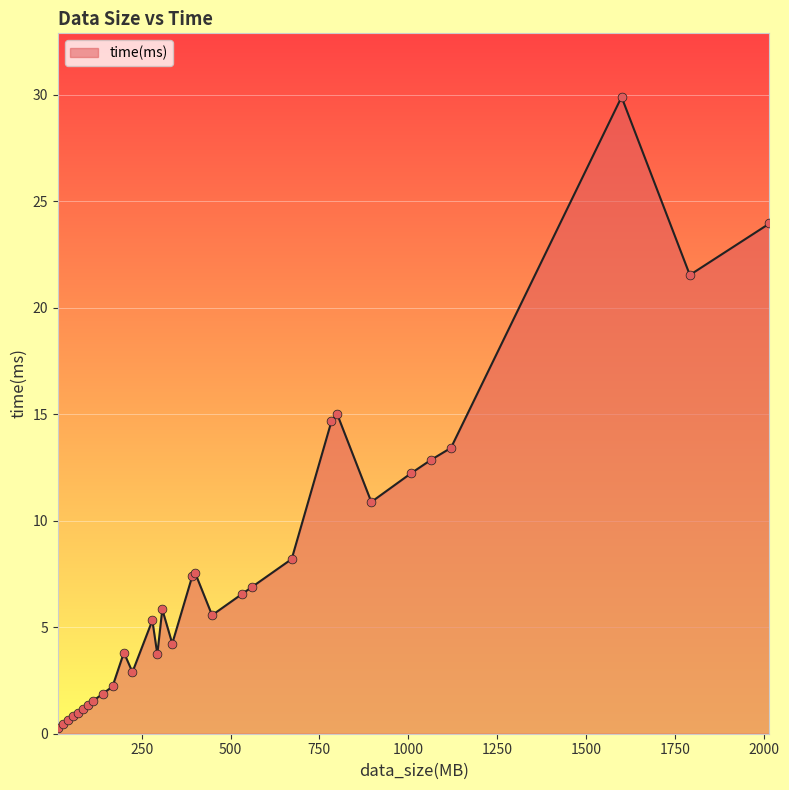

What is the maximum value shown in the chart?

29.9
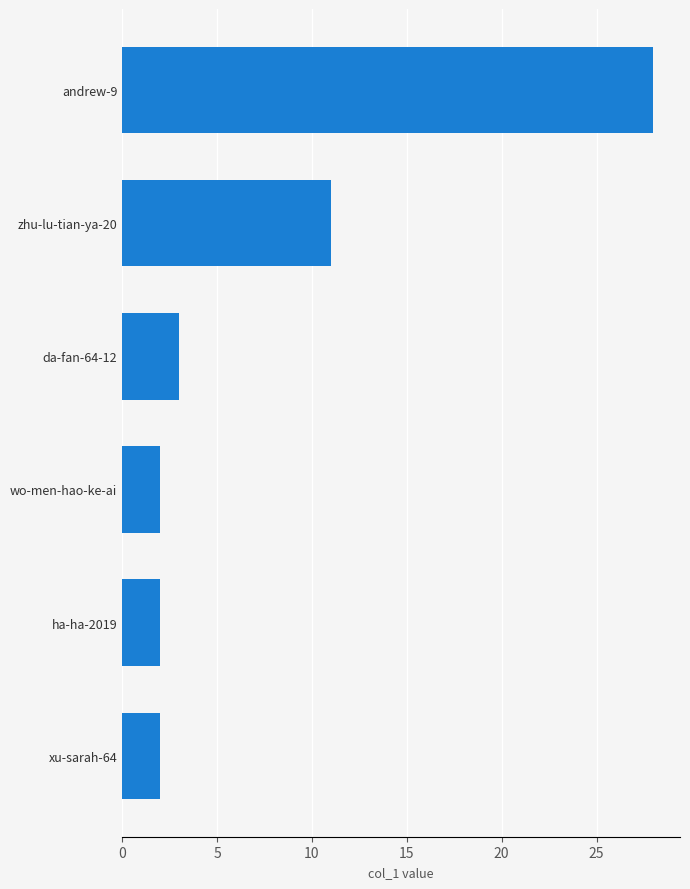

What is the sum of all values?

48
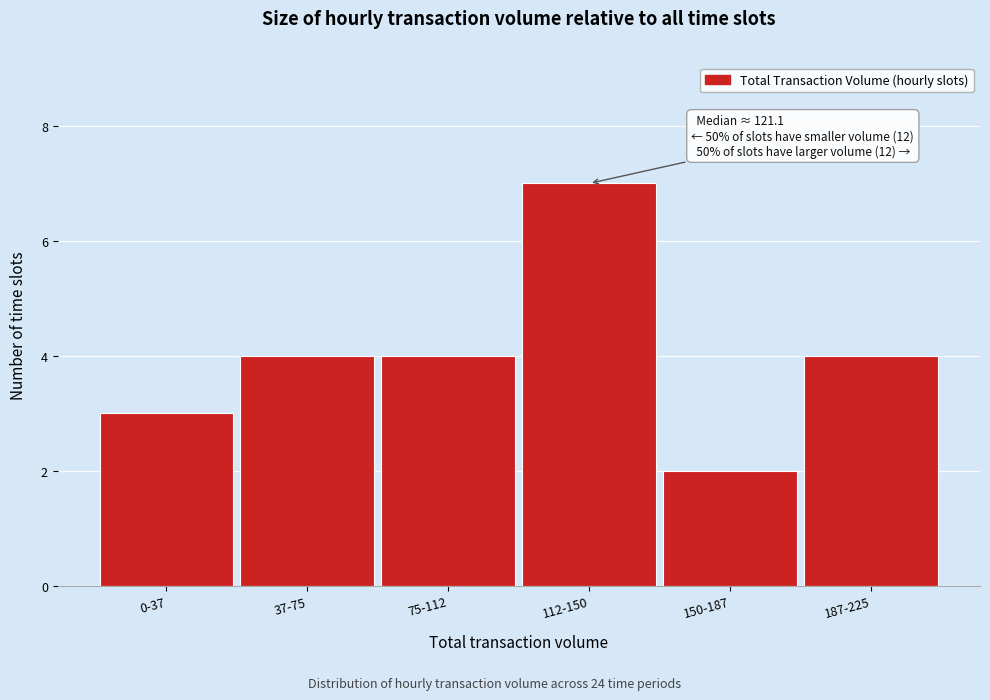

Reading right to left, what are all the values shown in this chart?

187-225=4	150-187=2	112-150=7	75-112=4	37-75=4	0-37=3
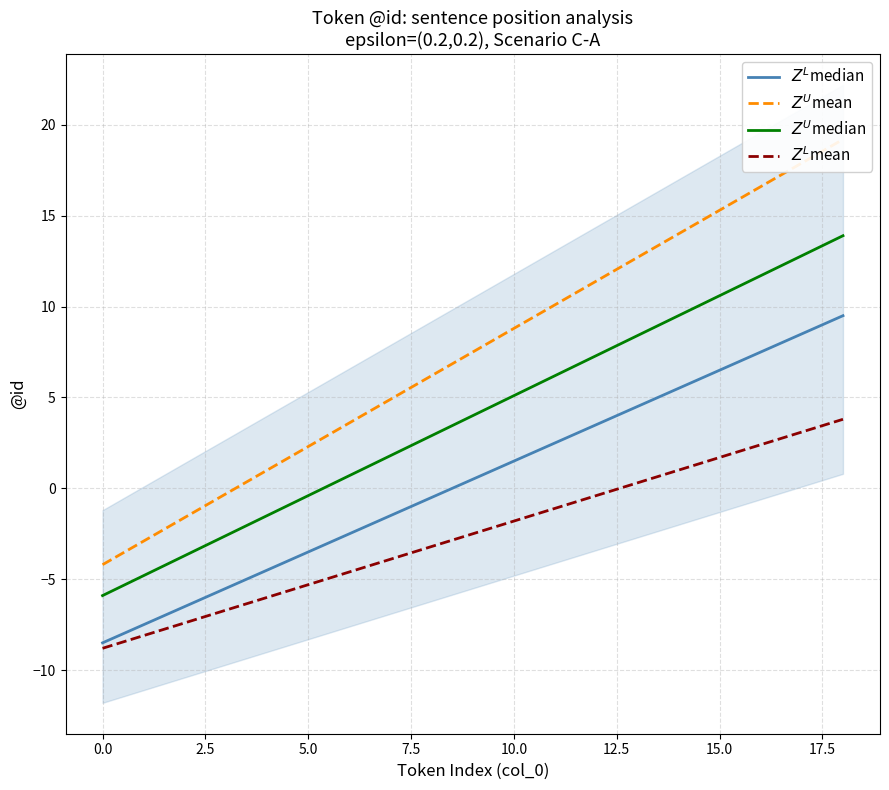

At how many categories does at least one series exceed 18?

1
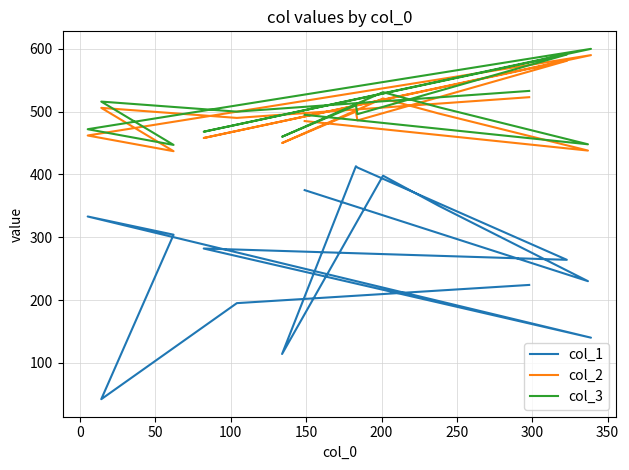

At 200, list the series in order from largest to smallest.

col_3, col_2, col_1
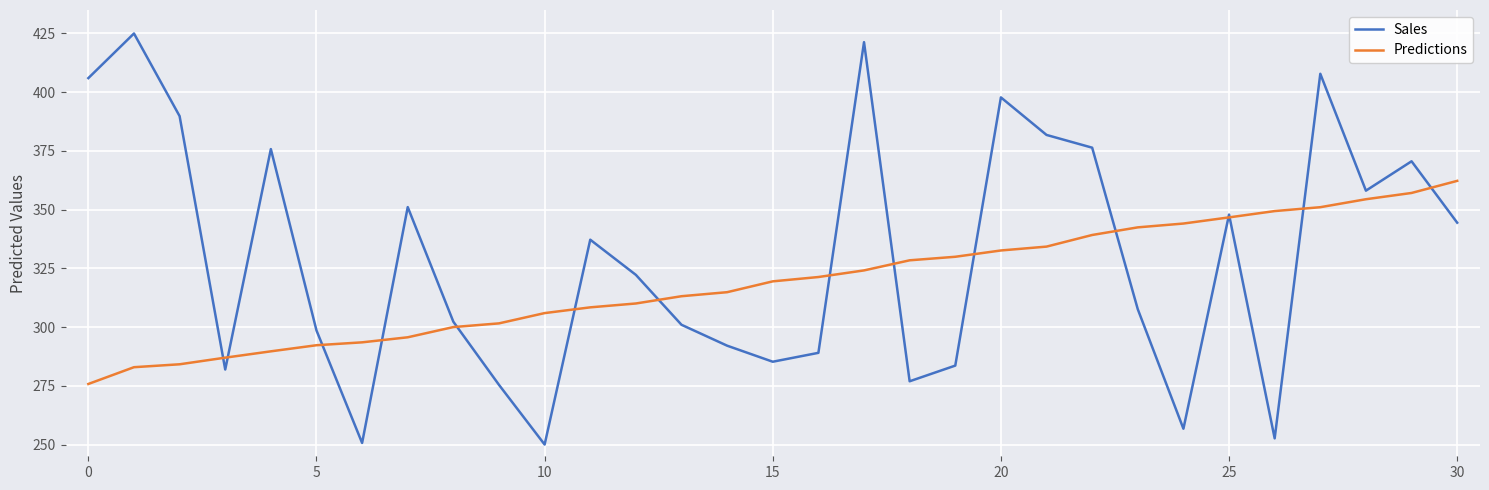

List the series in order of their peak value, lowest first.

Predictions, Sales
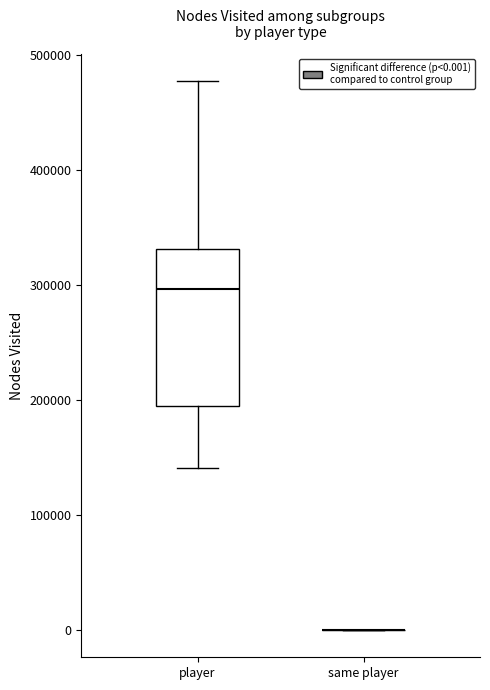

Reading left to right, transcribe this box plot: for each box, give where its median line is, the range the box spans, and where its two whiskers end, as read against the y-axis. The values are not printed on the chart, so give them approximately, as read against the axis.

player: median 300000, box 190000 to 330000, whiskers 140000 to 480000
same player: box collapsed to a line at 0, whiskers 0 to 0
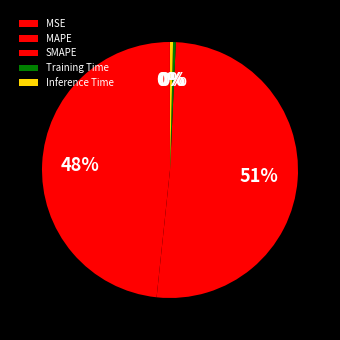

To the nearest percent, what is the average slice percentage?

20%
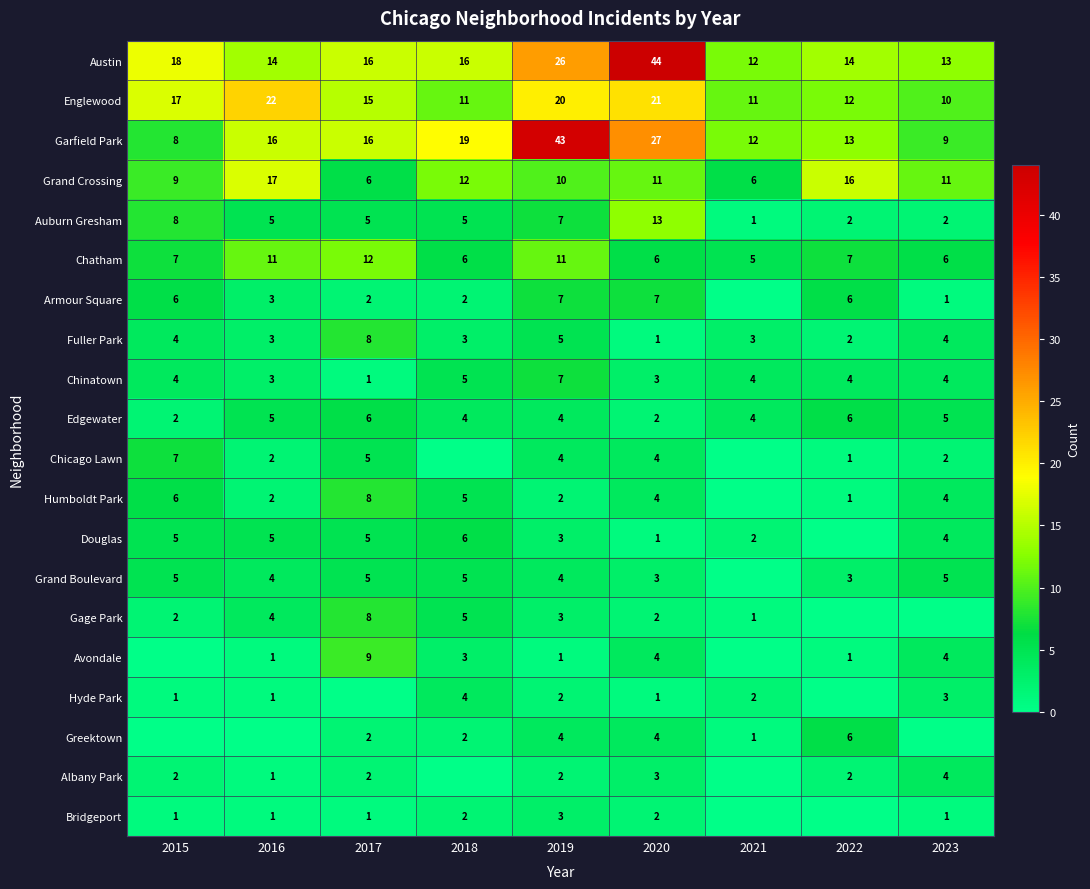

What is the spread (max minus min) of values at 2023?

13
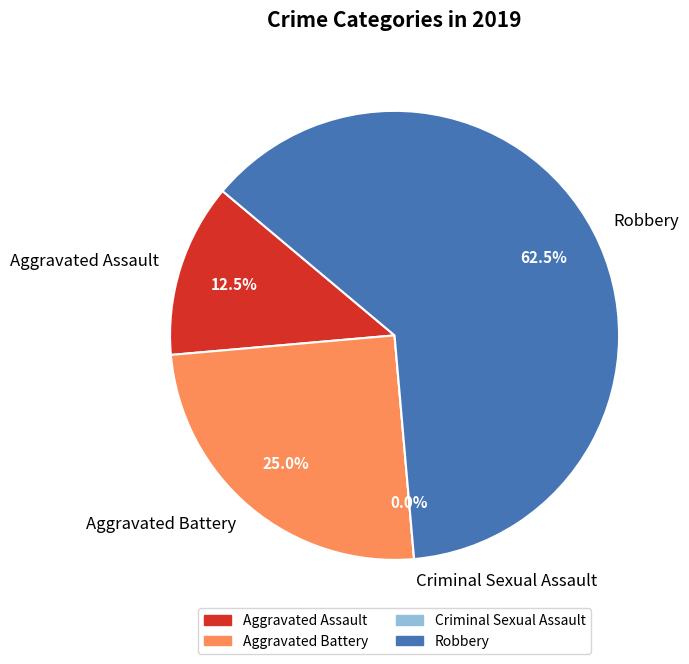

Is there a majority slice in this chart?

Yes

====

▶ ABOUT THIS TASK: Can you write out the entries word for word, from the line holding "What is the sum of all values?" through the end of the entries, both ends included, but without the pictures?

▶ TASK SOLUTION:
What is the sum of all values?

48

Reading right to left, what are all the values shown in this chart?

187-225=4	150-187=2	112-150=7	75-112=4	37-75=4	0-37=3

At how many categories does at least one series exceed 18?

1

At 200, list the series in order from largest to smallest.

col_3, col_2, col_1

List the series in order of their peak value, lowest first.

Predictions, Sales

Reading left to right, transcribe this box plot: for each box, give where its median line is, the range the box spans, and where its two whiskers end, as read against the y-axis. The values are not printed on the chart, so give them approximately, as read against the axis.

player: median 300000, box 190000 to 330000, whiskers 140000 to 480000
same player: box collapsed to a line at 0, whiskers 0 to 0

To the nearest percent, what is the average slice percentage?

20%

What is the spread (max minus min) of values at 2023?

13

Is there a majority slice in this chart?

Yes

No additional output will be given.